■ ISTRUZIONI DA SEGUIRE ■
Prosegui il testo sulla classifica del festival di Sanremo, scrivendone il seguito dopo la sua ultima frase.

======== TESTO DA LEGGERE

La seconda parte dei cantanti in gara ha ovviamente rivoluzionato la classifica della prima serata, Annalisa scende in seconda posizione, sostituita in vetta da Ermal Meta che in un anno di corposo ricambio generazionale, non tanto per l’età quanto per il genere musicale (indie pop e hip-hop/trap), fa centro presso il pubblico con la canzone sanremese adatta ai tempi, piano e archi, e quel tono melodico che non è sfacciato e nemmeno innovativo, in zona midcult.



Il caso della serata, ossia Irama (due suoi collaboratori sono positivi al Covid e quindi, costretto alla quarantena, non si è potuto esibire: con uno strappo al regolamento è stato consentito mostrare il video della prova generale), raggiunge il secondo posto di serata e il terzo generale, avendo potuto usufruire della pubblicità gratuita e del rischio di squalifica, ma ha anche portato un pezzo molto migliore del previsto, moderno e coinvolgente, baciato dall’ottimo lavoro musicale di Dardust che si rivela l’autore dell’anno avendo firmato altre quattro canzoni quest’anno, tra cui quella de La rappresentante di lista, per chi scrive la migliore della seconda serata.

================
======== RECORD ESTRATTI

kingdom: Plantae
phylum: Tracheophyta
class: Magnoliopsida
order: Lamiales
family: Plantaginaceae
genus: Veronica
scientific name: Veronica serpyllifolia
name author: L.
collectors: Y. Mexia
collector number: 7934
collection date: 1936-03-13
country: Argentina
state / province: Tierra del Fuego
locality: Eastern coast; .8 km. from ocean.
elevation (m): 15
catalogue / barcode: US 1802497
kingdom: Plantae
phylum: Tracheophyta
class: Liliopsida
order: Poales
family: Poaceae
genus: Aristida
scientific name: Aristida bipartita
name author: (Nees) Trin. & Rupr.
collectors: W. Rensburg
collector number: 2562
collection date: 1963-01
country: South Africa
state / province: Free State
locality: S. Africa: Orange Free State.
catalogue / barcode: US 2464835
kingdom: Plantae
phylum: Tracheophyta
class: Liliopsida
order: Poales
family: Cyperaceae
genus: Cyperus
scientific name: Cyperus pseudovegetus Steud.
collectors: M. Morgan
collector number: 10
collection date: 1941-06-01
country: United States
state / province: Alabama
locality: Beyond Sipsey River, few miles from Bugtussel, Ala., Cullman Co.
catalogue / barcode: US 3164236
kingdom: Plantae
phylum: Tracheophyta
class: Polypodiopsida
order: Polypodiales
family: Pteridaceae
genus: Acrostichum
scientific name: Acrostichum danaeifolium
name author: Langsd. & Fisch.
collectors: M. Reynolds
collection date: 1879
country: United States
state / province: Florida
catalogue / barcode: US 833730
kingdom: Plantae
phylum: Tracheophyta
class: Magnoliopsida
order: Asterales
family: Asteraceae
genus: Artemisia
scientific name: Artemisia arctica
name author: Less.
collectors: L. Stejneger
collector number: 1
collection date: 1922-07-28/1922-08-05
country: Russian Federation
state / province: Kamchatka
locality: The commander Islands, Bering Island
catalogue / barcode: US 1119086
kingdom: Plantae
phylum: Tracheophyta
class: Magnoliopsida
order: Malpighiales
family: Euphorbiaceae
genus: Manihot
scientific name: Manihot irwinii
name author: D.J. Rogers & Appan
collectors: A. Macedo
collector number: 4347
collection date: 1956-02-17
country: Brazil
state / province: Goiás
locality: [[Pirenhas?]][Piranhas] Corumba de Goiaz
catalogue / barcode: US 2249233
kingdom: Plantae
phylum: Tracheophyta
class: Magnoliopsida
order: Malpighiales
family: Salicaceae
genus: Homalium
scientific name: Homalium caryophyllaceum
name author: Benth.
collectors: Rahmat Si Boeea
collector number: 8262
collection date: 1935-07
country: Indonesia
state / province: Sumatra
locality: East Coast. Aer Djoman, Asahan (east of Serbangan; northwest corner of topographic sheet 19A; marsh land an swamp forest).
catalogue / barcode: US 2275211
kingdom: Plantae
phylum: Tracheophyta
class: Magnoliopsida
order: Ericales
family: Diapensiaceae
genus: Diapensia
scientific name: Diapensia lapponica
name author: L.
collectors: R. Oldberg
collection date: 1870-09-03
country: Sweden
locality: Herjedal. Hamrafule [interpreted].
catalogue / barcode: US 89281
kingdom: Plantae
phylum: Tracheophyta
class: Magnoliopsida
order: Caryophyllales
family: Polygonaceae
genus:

================

■ SPAZIO RISPOSTA ■
Sempre sull’onda di un certo conservatorismo il terzo posto di Malika Ayane (quarto in generale), con un brano furbo, disco music morbida, accarezzata dalla sua voce, adatto a tutte le stagioni. Ci si aspettava molto di più dalla classifica di Bugo, dopo il clamore mediatico della rottura con Morgan in diretta lo scorso anno, è finito ultimo assoluto, ma suona come quegli ultimi posti di Vasco e Zucchero – senza fare raffronti artistici -, che va quasi a premiare un pezzo solido e convincente, arrangiato e concepito con intelligenza verso il pop d’autore (ma Sincero era un’altra cosa).

Altrettanta delusione per Orietta Berti, penultima con un brano che sembra davvero uscito da un’altra epoca, in cui lei ha potuto dare sfoggio di una certa classe, ma che non è bastato a dare corpo a un brano in cui le ragnatele sembrano aver sovrastato le eleganze musicali. Le sorprese sono mancate, anche perché il caos organizzato de Lo stato sociale – che si sono esibiti senza cantante, rinchiuso in una scatola – non è supportato dalla canzone e fa rimpiangere, non diciamo i supremi Elio e le storie tese – ma anche Francesco Salvi o Gli statuto.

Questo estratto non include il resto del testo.